Using the entries below, write out the line with "- analysis volume", the line with "- tumour enhancement", and every line in between, exactly as each is written.

_Dataset content_:
⁂
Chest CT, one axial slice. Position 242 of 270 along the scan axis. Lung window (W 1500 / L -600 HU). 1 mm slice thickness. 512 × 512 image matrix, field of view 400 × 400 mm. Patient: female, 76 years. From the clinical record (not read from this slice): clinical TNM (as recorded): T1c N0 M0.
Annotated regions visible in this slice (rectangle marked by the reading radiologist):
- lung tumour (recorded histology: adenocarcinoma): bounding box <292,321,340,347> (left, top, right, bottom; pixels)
⁂
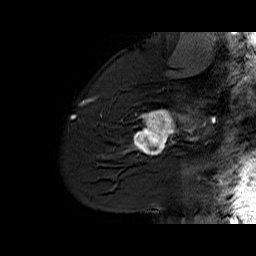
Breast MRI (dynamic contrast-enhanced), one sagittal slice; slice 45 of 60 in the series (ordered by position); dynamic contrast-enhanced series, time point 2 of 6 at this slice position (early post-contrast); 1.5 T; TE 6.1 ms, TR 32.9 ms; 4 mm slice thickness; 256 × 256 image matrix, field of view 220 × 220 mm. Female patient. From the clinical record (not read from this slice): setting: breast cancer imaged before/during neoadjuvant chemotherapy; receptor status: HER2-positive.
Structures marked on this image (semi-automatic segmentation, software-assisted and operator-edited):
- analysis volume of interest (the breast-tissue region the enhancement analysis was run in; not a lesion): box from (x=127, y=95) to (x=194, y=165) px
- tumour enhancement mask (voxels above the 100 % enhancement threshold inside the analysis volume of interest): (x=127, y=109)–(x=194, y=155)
⁂
_Solution to this exercise_:
- analysis volume of interest (the breast-tissue region the enhancement analysis was run in; not a lesion): box from (x=127, y=95) to (x=194, y=165) px
- tumour enhancement mask (voxels above the 100 % enhancement threshold inside the analysis volume of interest): (x=127, y=109)–(x=194, y=155)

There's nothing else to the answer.